- _Required action_:
Bring together every line in the data that includes "pieces".

- _Exercise data_:
---

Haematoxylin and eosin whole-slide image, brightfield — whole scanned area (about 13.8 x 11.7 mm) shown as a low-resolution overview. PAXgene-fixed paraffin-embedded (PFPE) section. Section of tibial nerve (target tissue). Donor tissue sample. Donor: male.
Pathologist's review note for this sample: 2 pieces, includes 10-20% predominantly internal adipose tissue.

---

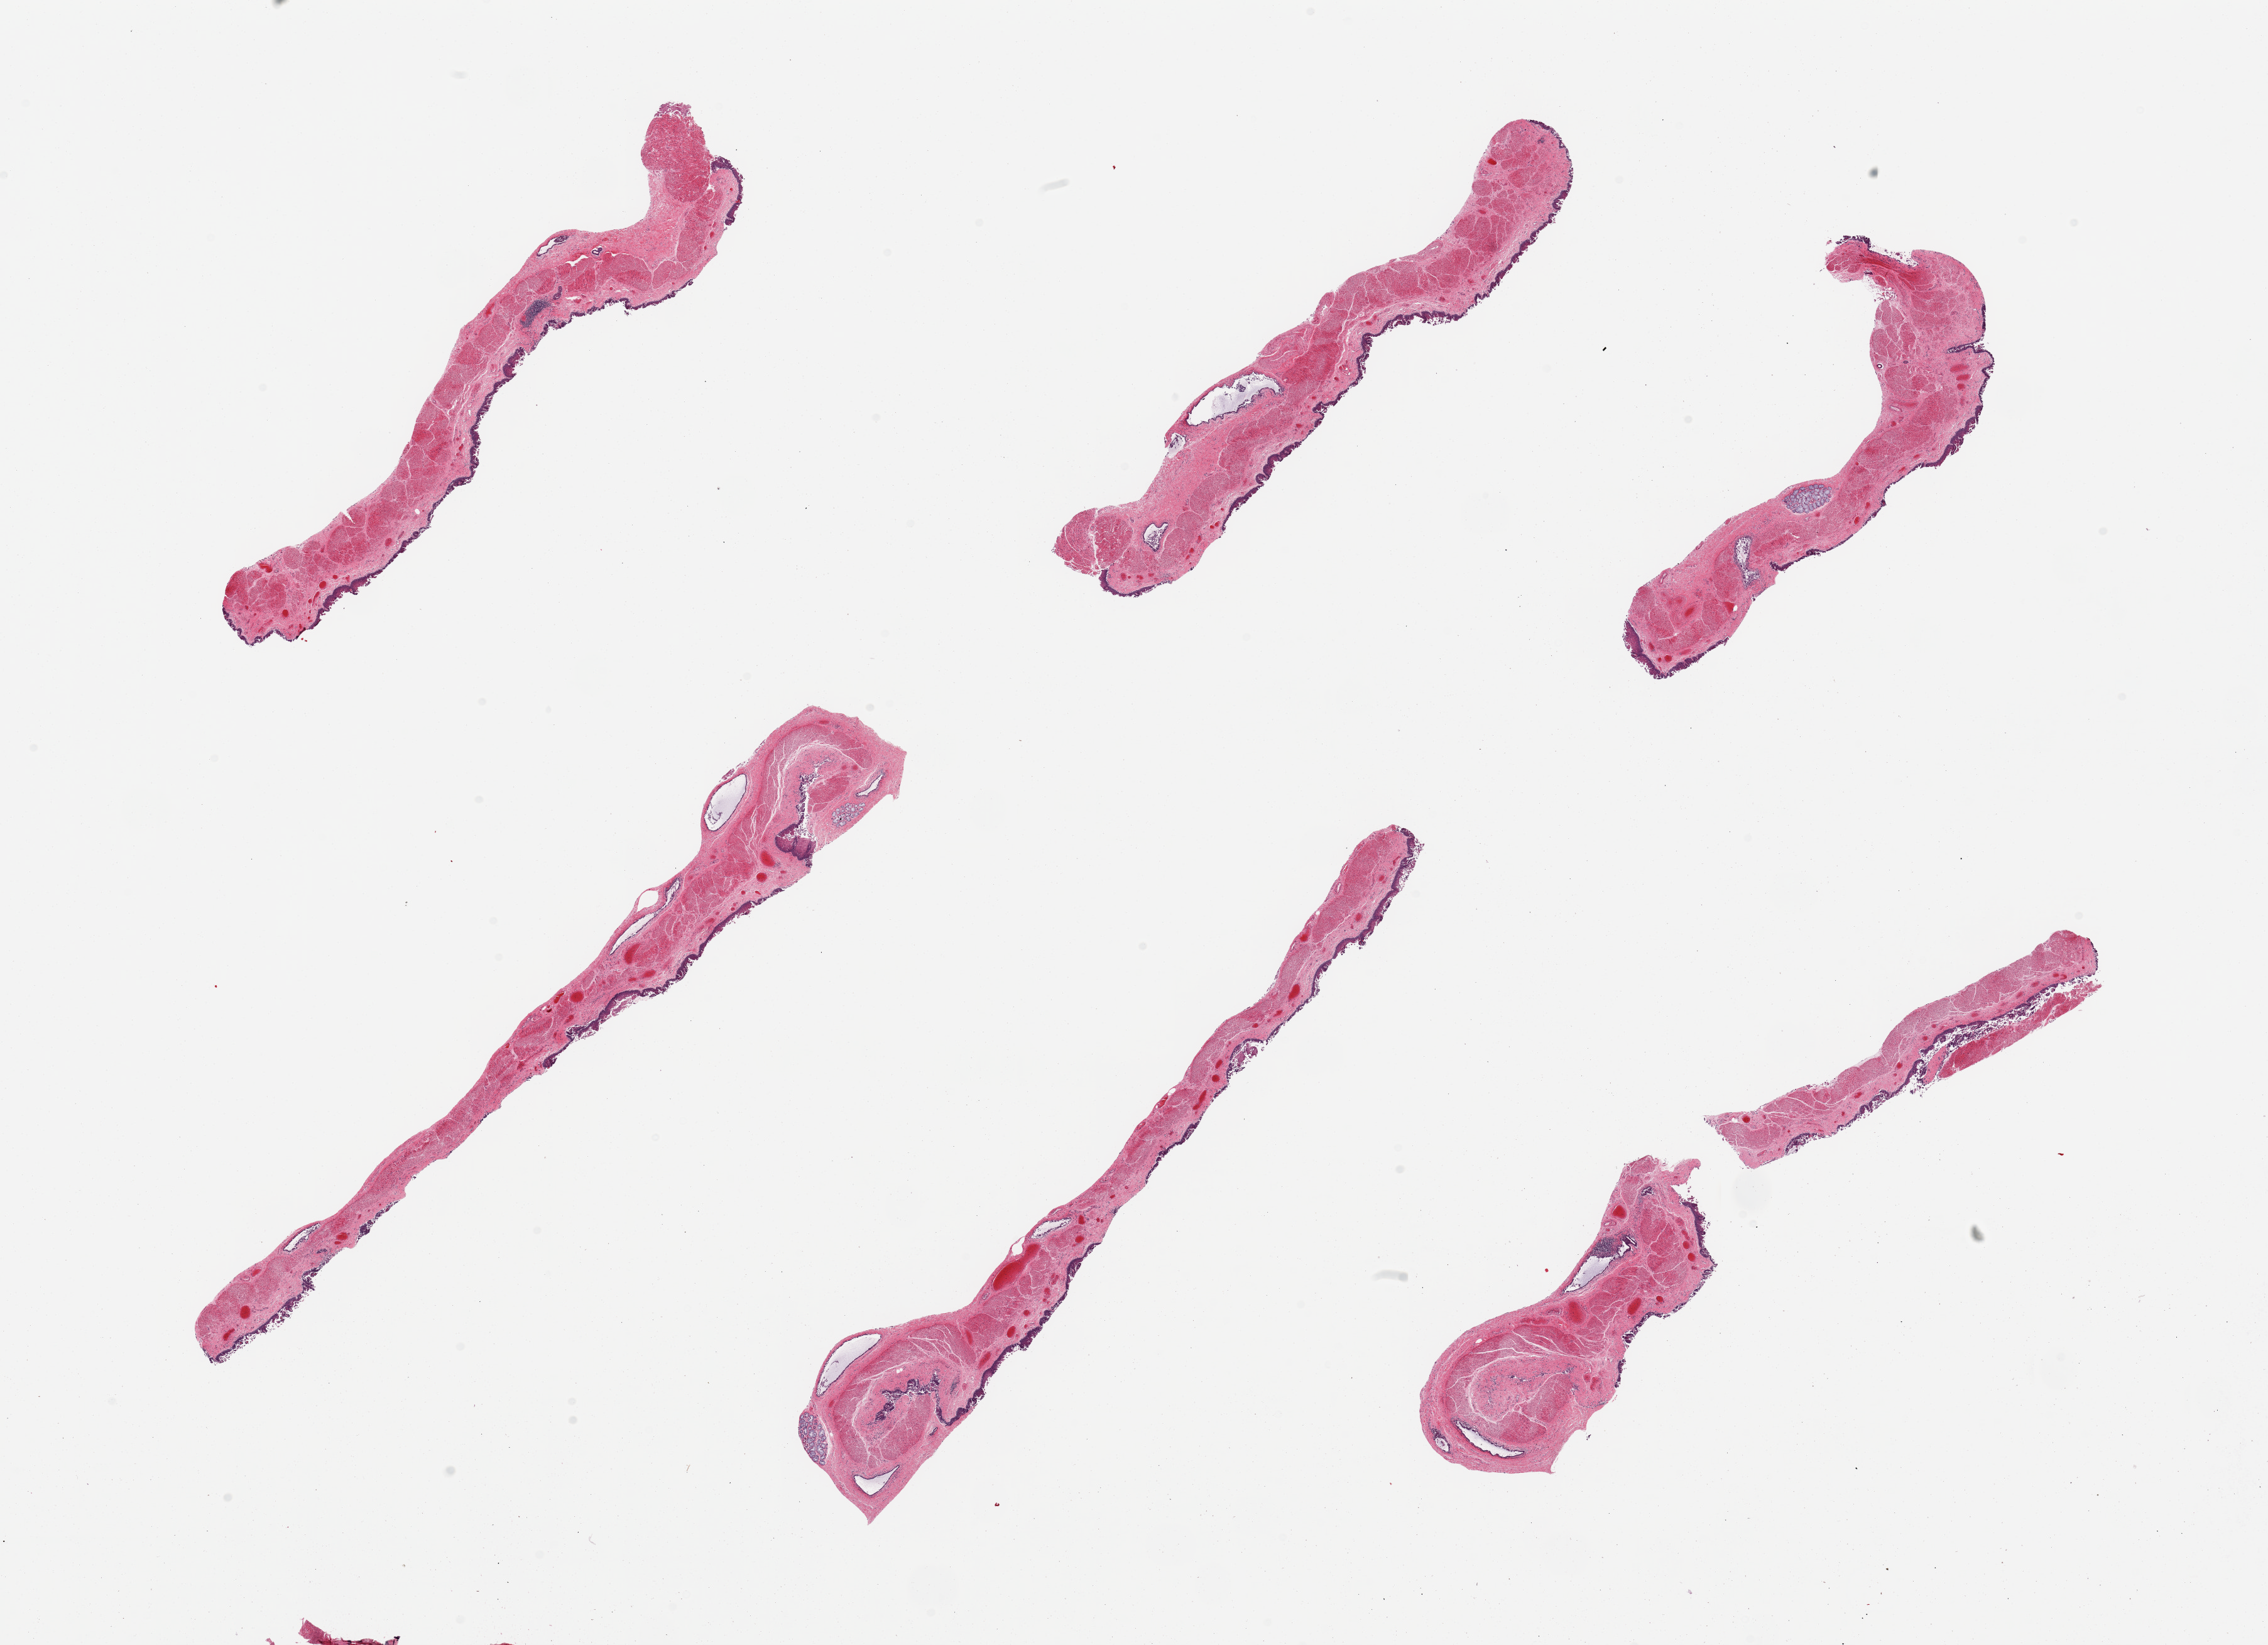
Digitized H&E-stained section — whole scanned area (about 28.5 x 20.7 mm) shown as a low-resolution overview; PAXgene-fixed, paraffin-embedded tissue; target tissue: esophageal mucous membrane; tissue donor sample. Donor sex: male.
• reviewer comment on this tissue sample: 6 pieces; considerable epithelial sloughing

---

- _Task solution_:
Pathologist's review note for this sample: 2 pieces, includes 10-20% predominantly internal adipose tissue.
• reviewer comment on this tissue sample: 6 pieces; considerable epithelial sloughing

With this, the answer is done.